22 January 2018

Lexus LC500 2018 car review

Cast one look at the Lexus LC500 and you can tell that the brand’s old rep for terminally boring design has hit the bin. And it needed to, especially for this car, which is pitched against the likes of Jaguar’s F-Type, the Maserati Gran Turismo and Mercedes’ S-class coupe.


LC 500 1
Lexus LC500
LC500 2
Lexus LC500
LC500 3
Lexus LC500
LC500 4
Lexus LC500
LC500 5
Lexus LC500

That makes this a GT, a grand tourer rather than a pure sports car, a vehicle designed to take rich people across continents in comfort, yet able to deliver a high-performance sporty feel when required.

It certainly looks the part. Its concept-car lines and details turn heads, and they stay turned once you start that engine, for there’s distinctive promise of hoodlum undertones to its idle, more so if you select a sporty setting once under way. For the 10-speed transmission will blip the throttle for you on downchanges and sounds like a hooligan if you mash the accelerator pedal, while just as capable of purring like a happy lion under cruise thanks to this engaging 5.0-litre naturally aspirated V8. The aim is to deliver both performance and relative efficiency, which means you can cruise at 100kph fairly frugally.

As for the goodies, the neatly stitched, leather-lined cabin looks and feels smart, the front seats are spacious, adjustable, supportive and comfy, the set-up’s efficient ergonomics are impressive and as for features, the car is packed with them. Almost too packed – your choices are all reached via a handy touch pad accessing options via the large, high-mounted screen, but a few steps are needed for some functions where a quick button would suffice. Seat heating, for example, though that said, also being able to waft cool air through the seatback and base on a hot day is fabulous.
────────────────
- _What to do_:
Answer these questions using the Lexus LC500 review above:
1. Which three cars is the LC500 pitched against?
2. What engine does the car use, and how many speeds does its transmission have?
3. How are the cabin feature choices reached?

(Structured pose outputs)
────────────────
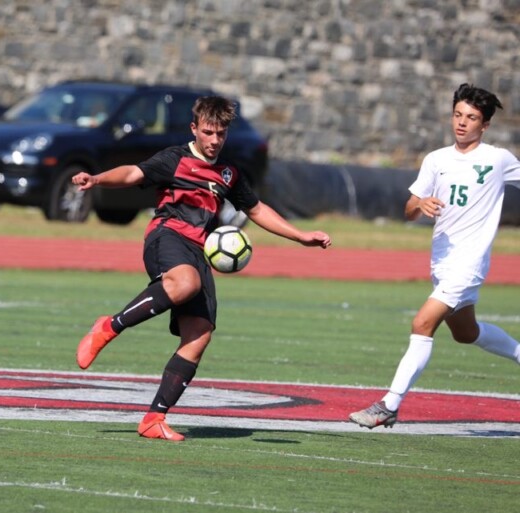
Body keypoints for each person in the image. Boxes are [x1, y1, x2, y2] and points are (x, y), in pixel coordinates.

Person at [72, 96, 332, 441]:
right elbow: (134, 173)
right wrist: (98, 179)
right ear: (194, 129)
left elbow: (255, 210)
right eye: (208, 132)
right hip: (167, 236)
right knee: (185, 283)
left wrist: (300, 236)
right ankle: (109, 325)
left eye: (220, 133)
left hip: (200, 249)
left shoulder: (229, 173)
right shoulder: (175, 159)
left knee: (199, 333)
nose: (214, 140)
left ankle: (153, 418)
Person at [349, 83, 520, 429]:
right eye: (458, 115)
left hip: (469, 263)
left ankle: (388, 405)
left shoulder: (499, 159)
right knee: (466, 333)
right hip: (441, 262)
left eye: (471, 118)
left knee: (422, 324)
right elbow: (409, 209)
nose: (462, 123)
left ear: (484, 125)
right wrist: (420, 204)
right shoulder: (436, 160)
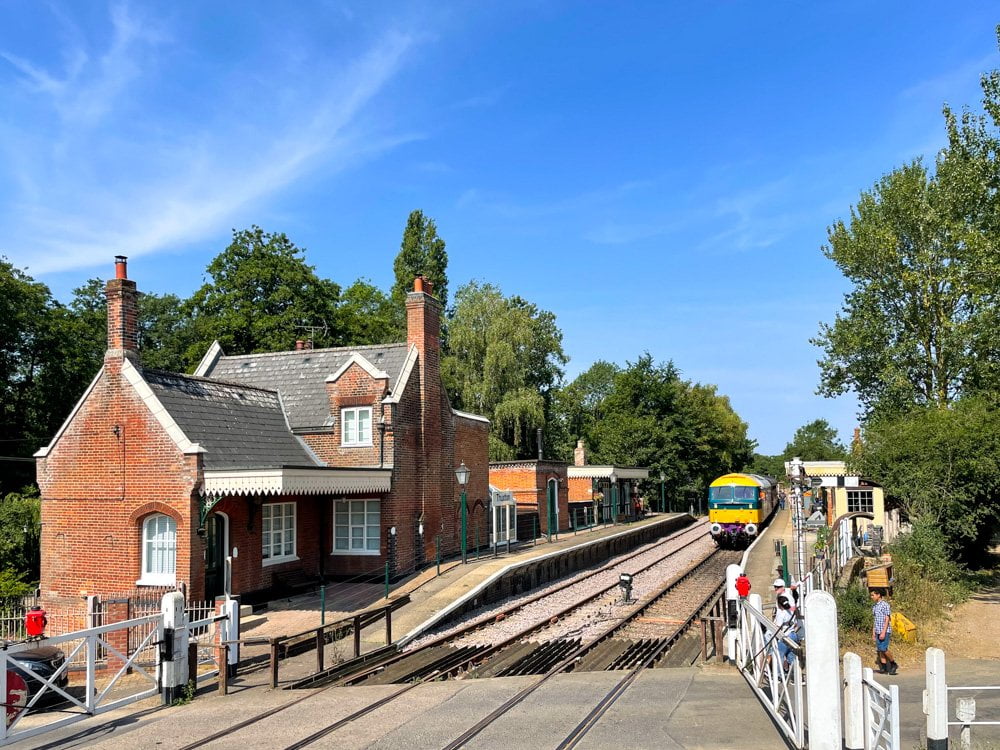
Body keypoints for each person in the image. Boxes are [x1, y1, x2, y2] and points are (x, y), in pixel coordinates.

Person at [871, 588, 898, 675]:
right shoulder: (875, 606)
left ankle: (893, 663)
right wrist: (873, 632)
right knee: (880, 649)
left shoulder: (885, 605)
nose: (872, 597)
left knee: (884, 648)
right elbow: (875, 620)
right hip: (877, 630)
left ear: (878, 595)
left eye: (873, 595)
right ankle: (884, 666)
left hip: (884, 630)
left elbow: (887, 619)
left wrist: (883, 631)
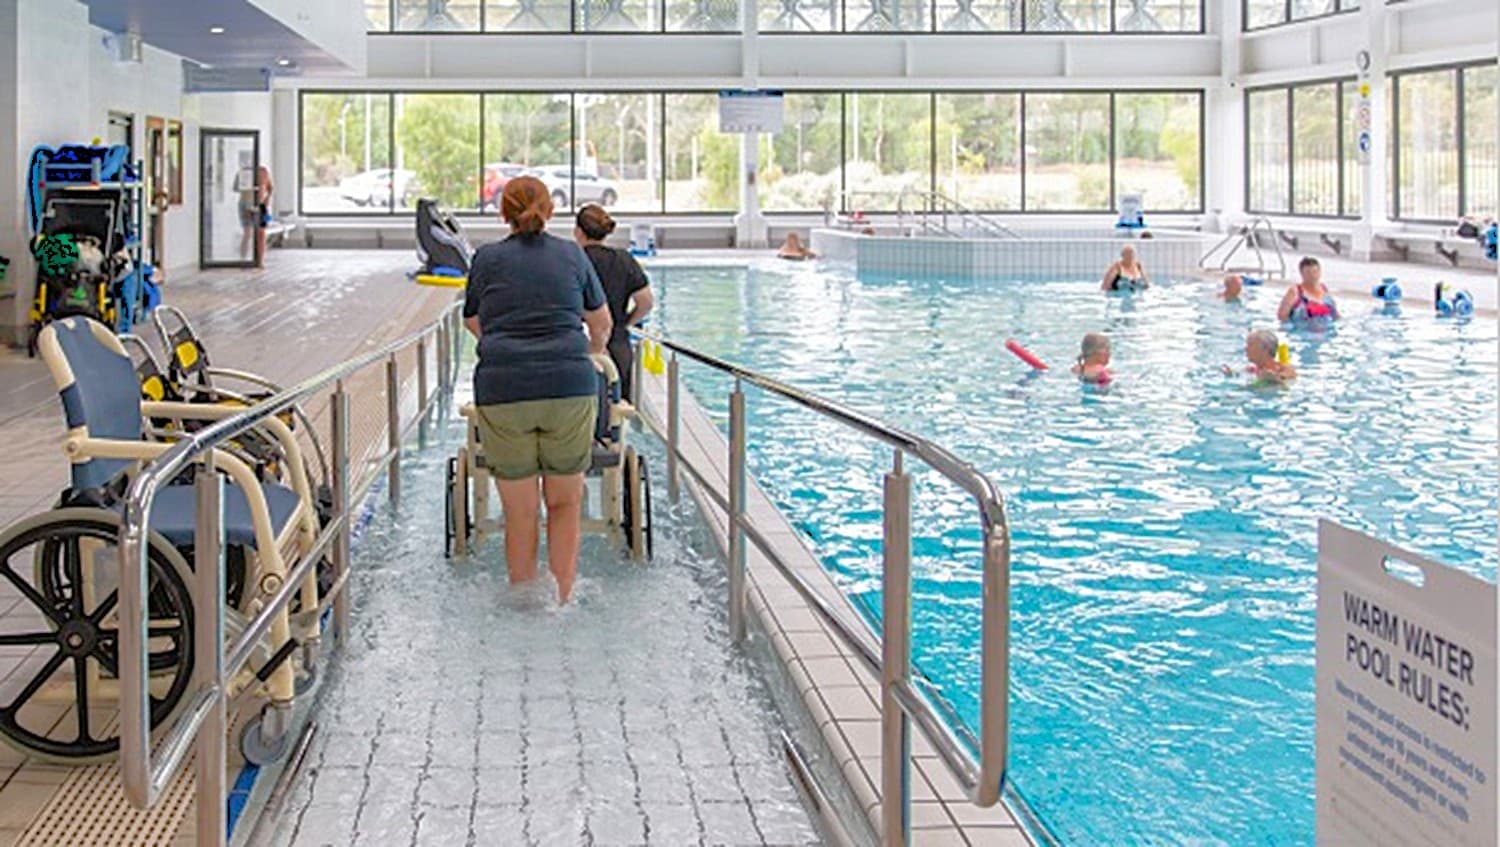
────────────────
- _Answer to this problem_:
1. Jaguar's F-Type, the Maserati Gran Turismo and Mercedes' S-class coupe.
2. A 5.0-litre naturally aspirated V8, with a 10-speed transmission.
3. Through a touch pad that accesses options via the large, high-mounted screen.